Diabetes remains one of the most widespread chronic diseases on the planet. Type 1 diabetes is a condition in which the body’s immune system attacks islets, the cells in the pancreas that produce insulin, which helps to digest blood glucose that enters the body as part of food and drink. Type 2 diabetes occurs in adults who are obese and can often be treated with diet and exercise.
The type 1 version of the disease requires constant injections of insulin and monitoring of blood glucose. Roughly half of the people with type 2 diabetes also require insulin.
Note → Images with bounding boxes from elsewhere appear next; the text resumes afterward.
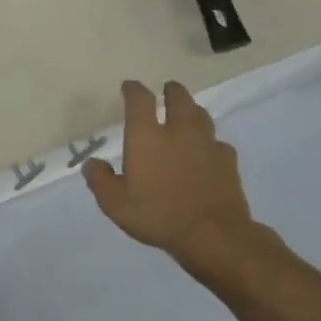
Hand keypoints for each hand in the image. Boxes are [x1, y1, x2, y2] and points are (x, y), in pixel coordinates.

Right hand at [83, 80, 257, 269]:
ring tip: (188, 111)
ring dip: (192, 109)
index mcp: (147, 137)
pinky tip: (207, 150)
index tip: (129, 86)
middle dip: (172, 91)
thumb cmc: (157, 215)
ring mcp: (207, 145)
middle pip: (179, 99)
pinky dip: (210, 142)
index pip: (140, 101)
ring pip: (201, 116)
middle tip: (168, 89)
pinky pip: (218, 143)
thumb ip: (100, 180)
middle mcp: (178, 132)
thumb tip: (93, 164)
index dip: (133, 89)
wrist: (213, 234)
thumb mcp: (115, 204)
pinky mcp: (228, 162)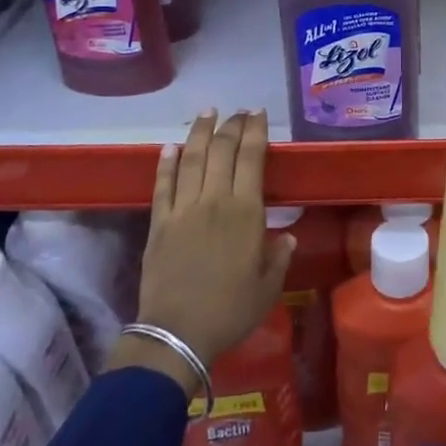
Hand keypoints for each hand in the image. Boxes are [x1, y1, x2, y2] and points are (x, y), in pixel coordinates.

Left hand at [110, 110, 293, 394]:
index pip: (251, 158)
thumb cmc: (231, 311)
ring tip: (207, 112)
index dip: (255, 131)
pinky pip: (162, 185)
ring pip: (191, 159)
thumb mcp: (268, 287)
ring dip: (199, 132)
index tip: (258, 114)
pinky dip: (166, 162)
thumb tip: (287, 237)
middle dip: (231, 126)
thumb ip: (278, 257)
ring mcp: (183, 209)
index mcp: (246, 212)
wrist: (178, 333)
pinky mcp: (158, 223)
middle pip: (221, 151)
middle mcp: (214, 201)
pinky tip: (170, 146)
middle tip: (238, 112)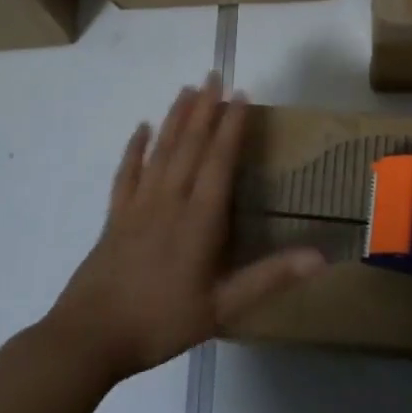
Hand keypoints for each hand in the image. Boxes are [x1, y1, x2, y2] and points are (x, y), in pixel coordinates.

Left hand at [45, 76, 324, 381]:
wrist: (90, 337)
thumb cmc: (161, 321)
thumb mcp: (223, 307)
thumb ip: (270, 278)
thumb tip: (320, 257)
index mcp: (199, 219)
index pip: (219, 160)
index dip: (232, 126)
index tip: (241, 94)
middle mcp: (170, 200)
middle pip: (189, 145)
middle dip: (204, 109)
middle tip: (214, 75)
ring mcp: (138, 205)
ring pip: (161, 151)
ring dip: (175, 118)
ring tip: (186, 89)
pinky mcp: (115, 217)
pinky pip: (126, 173)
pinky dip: (134, 148)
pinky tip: (141, 128)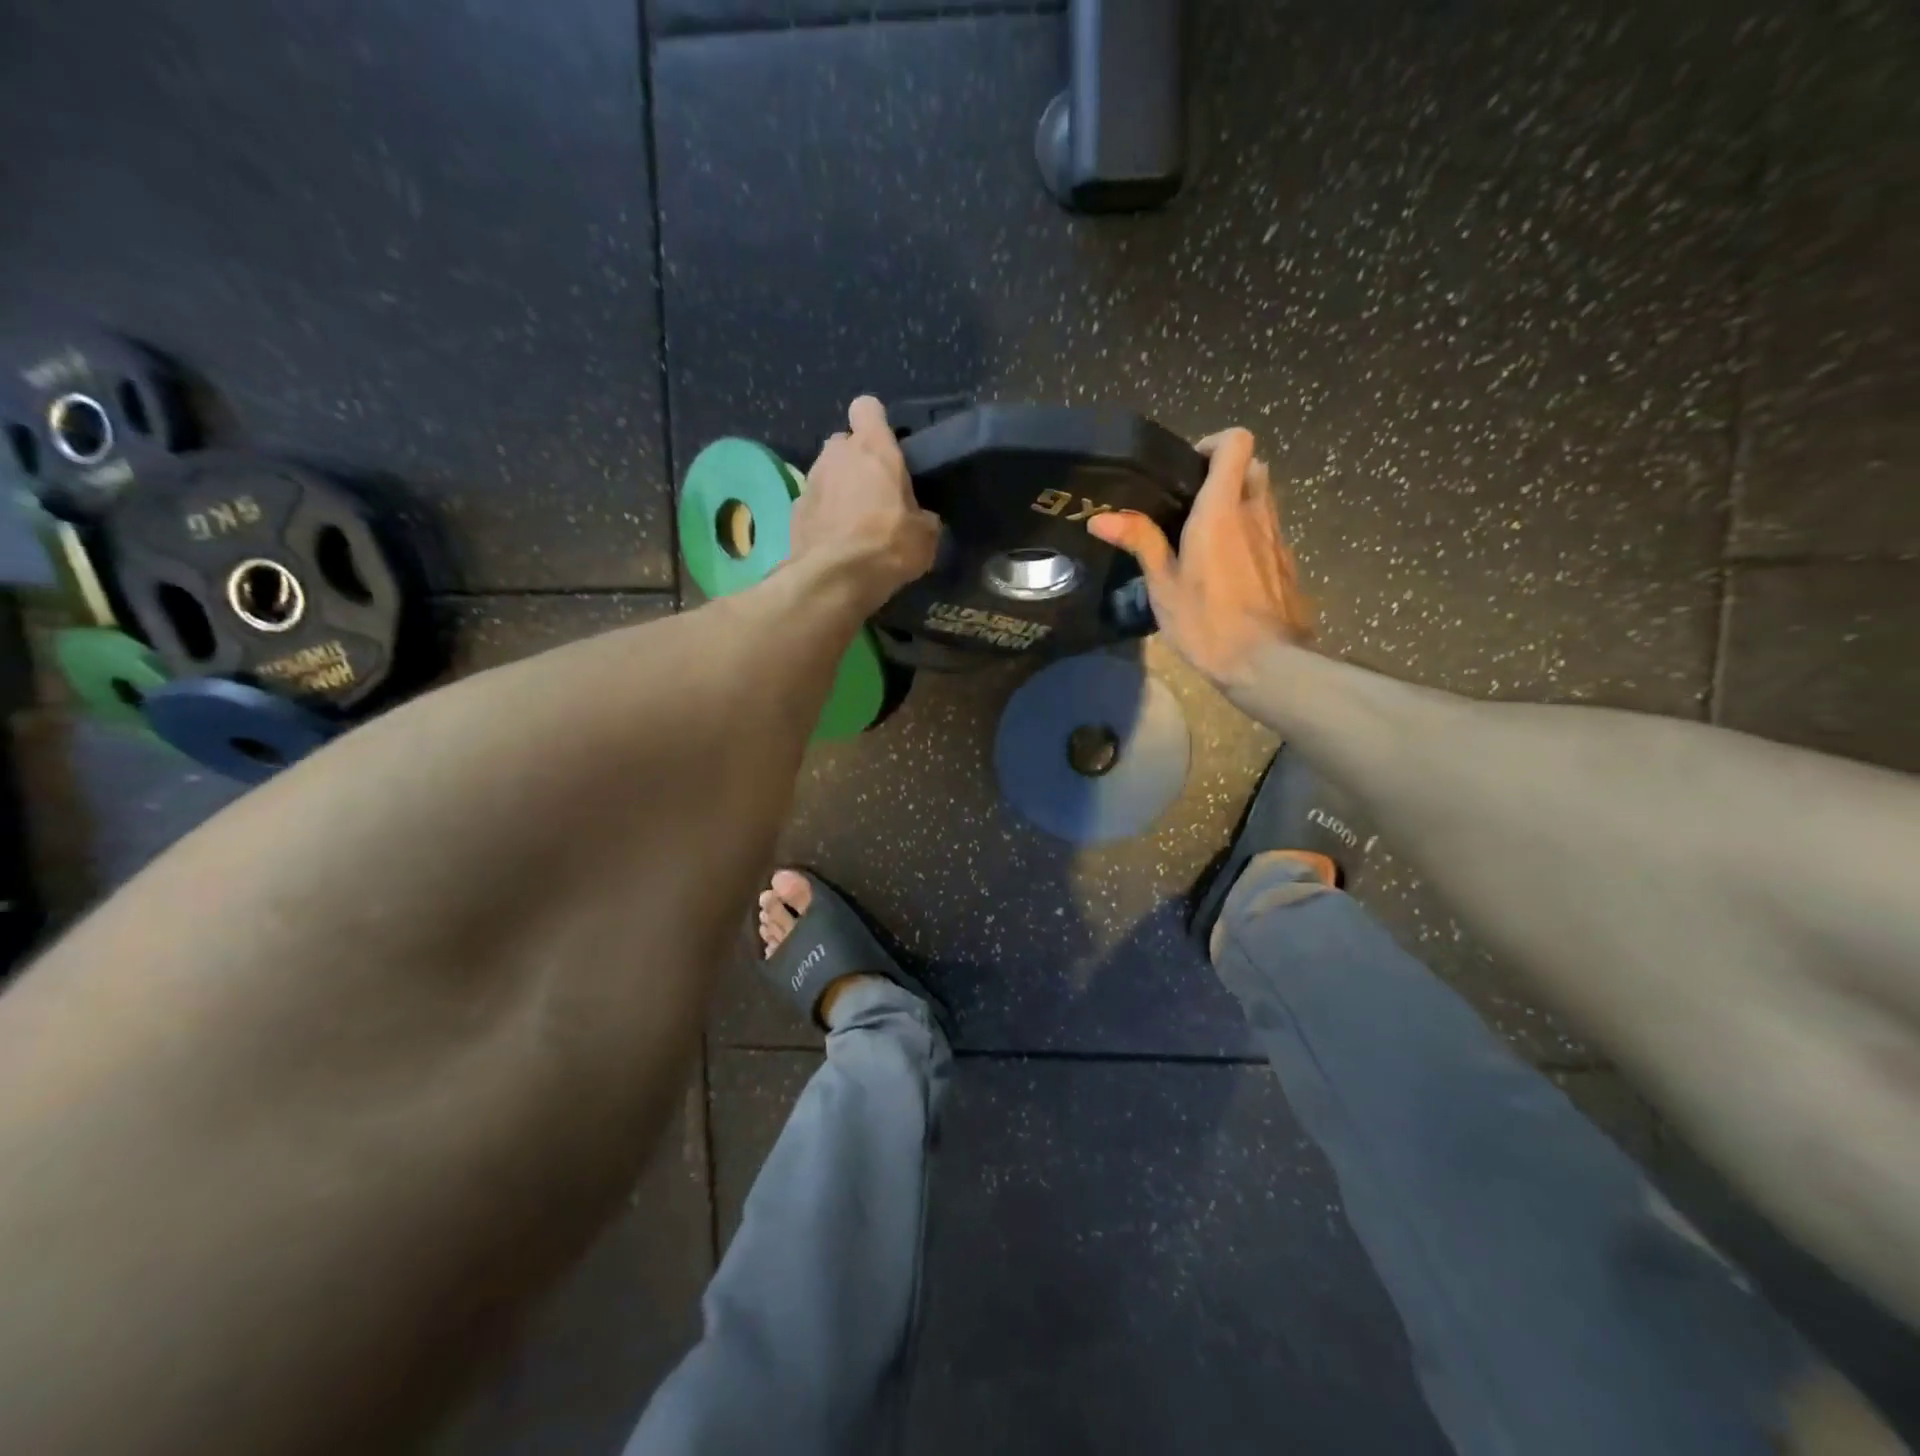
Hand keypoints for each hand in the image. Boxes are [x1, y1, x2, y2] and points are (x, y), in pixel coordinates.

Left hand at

The disease carries the risk of blindness, amputation, and premature death.
A medical device company called Encapsulife may have come upon a cure for diabetes. The company has created what is In effect an artificial pancreas that blocks out immune cells and allows the islets within to create insulin unmolested. The technology is based on experiments NASA conducted on encapsulation on the space shuttle in the mid-1980s.
The company envisions that the artificial pancreas, in the form of a polymer capsule, can be implanted in a diabetes patient with a 15-minute laparoscopic procedure. Since the device blocks the immune cells, it avoids the side-effects inherent with the need to use immune suppression medication with other artificial pancreases.
Tests on primates have proven to be very encouraging. Currently, a patent has been granted for the device. Encapsulife hopes to begin Phase 1 human trials shortly. If the device works in humans, it will prove to be a boon for 20 million Americans living with diabetes. The artificial pancreas could provide untold savings in the cost of health care by curing a disease that currently can only be managed.